▶ **Exercise prompt**
Please list every frame metal option that the lean to shed guide below mentions.

Lean to shed

Lean to shed

A guide to lean to sheds

Are you looking for a lean to shed? Here is a quick guide that will help you better understand the process of ordering one.

The first thing that you need to do is to contact your county, ask the county if they need you to pull a permit and what the requirements are to pull it. When it comes to lean to sheds some counties may not even require a permit but make sure that they do not to avoid any problems later on. If a lean to shed is installed without a permit where a permit is required, the county will make you take it down and will also fine you depending on the amount of days that it has been up so make sure to contact them first. 

When a permit is required for a lean to shed, the county may ask for a copy of the “sealed blue prints” If that is the case make sure to let your sales director/rep. know; most companies provide them for free or at a discounted rate. In addition, if you are pouring concrete, it might be necessary to get a “site-specific drawing”. The site-specific drawing for the lean to shed will specify exactly how the slab needs to be poured, it will specify how thick it needs to be and if footers are needed, the size of the footers it needs.

 

NOTE: Some counties may require you to get your septic tank inspected and for you to submit a drawing of you land and where the lean to shed is going to be in relation to everything else, the drawing will also need to specify how far the lean to shed will be from the nearest property line or the nearest road.

The next step is to get the quote for your lean to shed. When calling to get your quote have in mind that the lean to part of the shed will be 3 ft shorter than the main building. For example, if the main building has 12 ft walls then the lean to will be 9 ft at the lowest point; the standard pitch is 3/12. If your lean to is wider than 12’ ft then the lowest part will be even lower unless you get a custom pitch. A custom pitch will most likely not affect the over all cost that much but do talk to your rep. about it. Furthermore, after considering the size, you will have a couple of options, you will be able to select the metal of the frame, the standard and the best bang for your buck will be the 14 gauge 2 ½ x 2 ½ we do not recommend the lower quality 2 ¼ x 2 ¼ the 2 ½ is a little bit more expensive but it is comparable to the 12 gauge; you can also go with the 12 gauge if you want your building to have the highest quality meta: overall we recommend the 14 gauge 2 ½ x 2 ½

After selecting the size and height of your lean to shed, you will need to select the doors on the main building. The doors on the main building of the lean to shed needs to be 2 ft shorter than the wall and they need 2 ft of space in between them to allow space for framework. For example, on a 10 ft height building you can only fit an 8 ft tall door, or in a 12 ft tall building you can add 10x10 doors. NOTE: you can not install 2 10x10 doors on a 21, 22, 23, 24 or 25 building, the building will need to be at least 26 ft to allow the 2 ft extra all around.

▶ **Material**
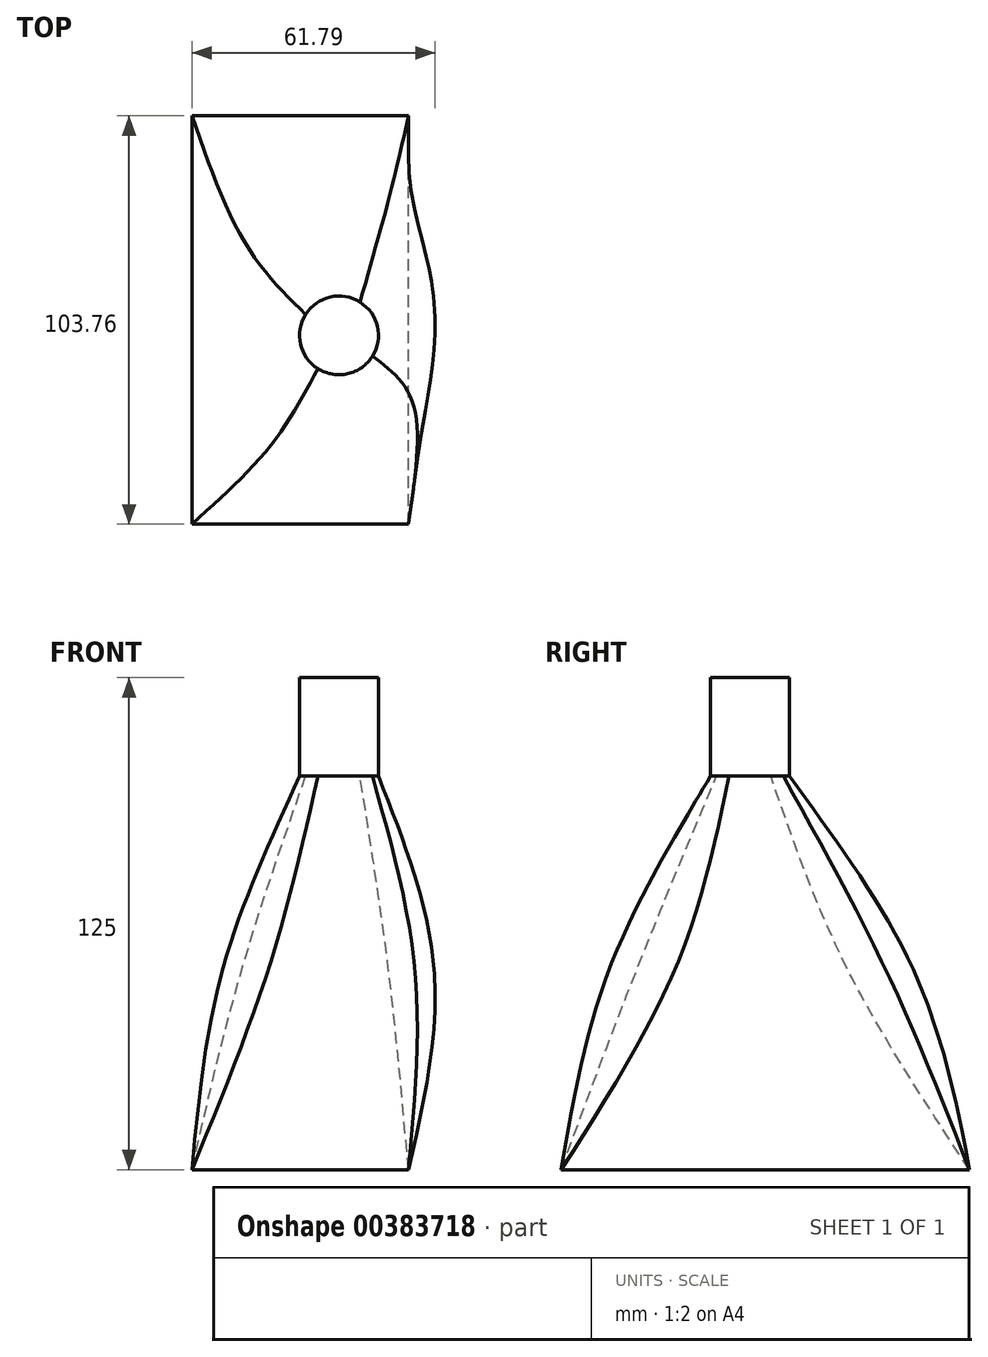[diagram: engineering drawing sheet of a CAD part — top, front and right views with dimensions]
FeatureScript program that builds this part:
annotation { "Feature Type Name" : "Feature", "Feature Type Description" : "" }
export const myFeature = defineFeature(function(context is Context, id is Id, definition is map)
    precondition{}
    {
        {
            var Q0;
            Q0=qCreatedBy(makeId("Top.planeOp"),FACE);
            var sketch = newSketch(context, id + "F0", { "sketchPlane" : qUnion([Q0])});
            skLineSegment(sketch, "E0.bottom", {"start": v(-27.26, -51.74) * mm, "end": v(27.74, -51.74) * mm});
            skLineSegment(sketch, "E0.top", {"start": v(-27.26, 52.02) * mm, "end": v(27.74, 52.02) * mm});
            skLineSegment(sketch, "E0.left", {"start": v(-27.26, -51.74) * mm, "end": v(-27.26, 52.02) * mm});
            skLineSegment(sketch, "E0.right", {"start": v(27.74, -51.74) * mm, "end": v(27.74, 52.02) * mm});
            skSolve(sketch);
        }
        {
            var Q0;
            Q0=qCreatedBy(makeId("Top.planeOp"),FACE);
            cPlane(context, id + "F1", {"entities" : qUnion([Q0]), "cplaneType" : CPlaneType.OFFSET, "offset" : 50 * mm, "width" : 152.4 * mm, "height" : 152.4 * mm});
        }
        {
            var Q0;
            Q0=qCreatedBy(id+"F1.planeOp",FACE);
            var sketch = newSketch(context, id + "F2", { "sketchPlane" : qUnion([Q0])});
            skEllipse(sketch, "E1", {"center": v(7.32, -0.86) * mm, "majorRadius": 39 * mm, "minorRadius": 27 * mm, "majorAxis": v(0, -1)});
            skSolve(sketch);
        }
        {
            var Q0;
            Q0=qCreatedBy(id+"F1.planeOp",FACE);
            cPlane(context, id + "F3", {"entities" : qUnion([Q0]), "cplaneType" : CPlaneType.OFFSET, "offset" : 50 * mm, "width" : 150 * mm, "height" : 150 * mm});
        }
        {
            var Q0;
            Q0=qCreatedBy(id+"F3.planeOp",FACE);
            var sketch = newSketch(context, id + "F4", { "sketchPlane" : qUnion([Q0])});
            skCircle(sketch, "E2", {"center": v(10.11, -3.77) * mm, "radius": 10 * mm});
            skPoint(sketch, "E2.first.point", {"position": v(4.41, -11.99) * mm});
            skPoint(sketch, "E2.second.point", {"position": v(20.05, -4.83) * mm});
            skPoint(sketch, "E2.third.point", {"position": v(4.3, 4.36) * mm});
            skSolve(sketch);
        }
        {
            var Q0;
            Q0 = qSketchRegion(id + "F0", true);
            var Q1;
            Q1 = qSketchRegion(id + "F2", true);
            var Q2;
            Q2 = qSketchRegion(id + "F4", true);
            loft(context, id + "F5", {"sheetProfilesArray" : [{ "sheetProfileEntities" : qUnion([Q0]) }, { "sheetProfileEntities" : qUnion([Q1]) }, { "sheetProfileEntities" : qUnion([Q2]) }]});
        }
        {
            var Q0;
            Q0=makeQuery(id+"F5.opLoft","CAP_FACE",FACE,{"disambiguationData":[OSD([makeQuery(id+"F4.imprint","IMPRINT",FACE,{"disambiguationData":[TD([[makeQuery(id+"F4.imprint","IMPRINT",EDGE,{"derivedFrom":sQuery(id+"F4.wireOp",EDGE,"E2")}),1.0]])]})])],"isStart":true});
            extrude(context, id + "F6", {"entities" : qUnion([Q0]), "depth" : 25 * mm});
        }
    });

▶ **Solution to the problem**
- 14 gauge 2 ½ x 2 ½
- 2 ¼ x 2 ¼
- 12 gauge